Lastly, Palmolive argued that the substantial valuation misstatement penalty and the substantial understatement penalty, omitted from the July 2008 Form 5701 but asserted in the July 2014 FPAA, cannot be sustained because “[t]he FPAA represents the Commissioner’s ‘final determination’ of penalties, not the ‘initial determination.’” But the court concluded that Palmolive’s argument conflated the “initial determination” (in Appeals Officer Holliday’s submission of the Form 5402-c) with the supervisory approval (by Mr. Lee’s signing it and directing issuance of the FPAA). The court rejected Palmolive’s argument because it reflected an imprecision: “Supervisory approval of these two penalties was reflected not by the issuance of the FPAA by ‘CTF-OSC’ (which took place on July 28, 2014) but rather six weeks earlier by Mr.
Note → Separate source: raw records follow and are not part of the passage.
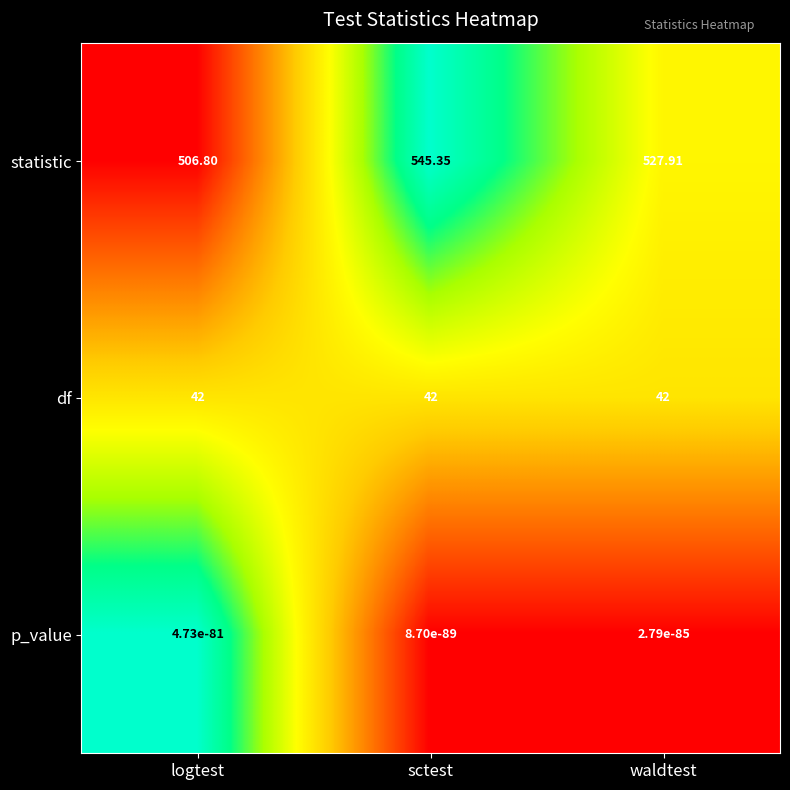

Which series changed the most between sctest and waldtest?

statistic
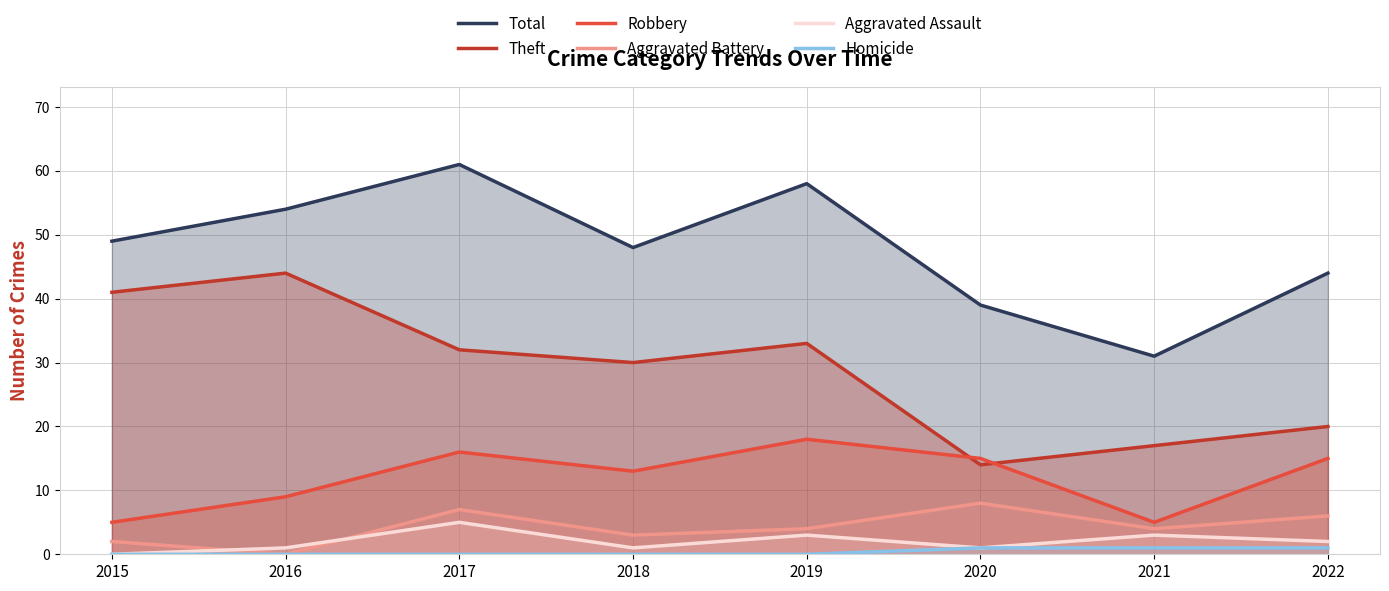

Reading left to right, what are all the values shown in this chart?

Total: 49	54	61	48	58	39	31	44
Theft: 41	44	32	30	33	14	17	20
Robbery: 5	9	16	13	18	15	5	15
Aggravated Battery: 2	0	7	3	4	8	4	6
Aggravated Assault: 0	1	5	1	3	1	3	2
Homicide: 0	0	0	0	0	1	1	1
Lee’s June 13, 2014, signing of the Form 5402-c, by which he directed that the FPAA be issued.” Nevertheless, the court concluded that even if one views the FPAA itself as the act by which the supervisor approved the penalties reflected therein, it would satisfy section 6751(b)(1) as to any penalties that had first been “initial[ly] determin[ed]” in the then-recent Form 5701 proposing the FPAA. In such a circumstance, the written supervisory approval of the penalty would have been made “no later than the date the IRS issues the notice of deficiency * * * [or as here, the FPAA] asserting such penalty,” and both the initial determination and the supervisory approval would have occurred before the FPAA was issued.
Accordingly, the Court concluded that the IRS complied with section 6751(b)(1), because each penalty at issue was “initial[ly] determin[ed]” and then approved in writing by a supervisor before being communicated to Palmolive.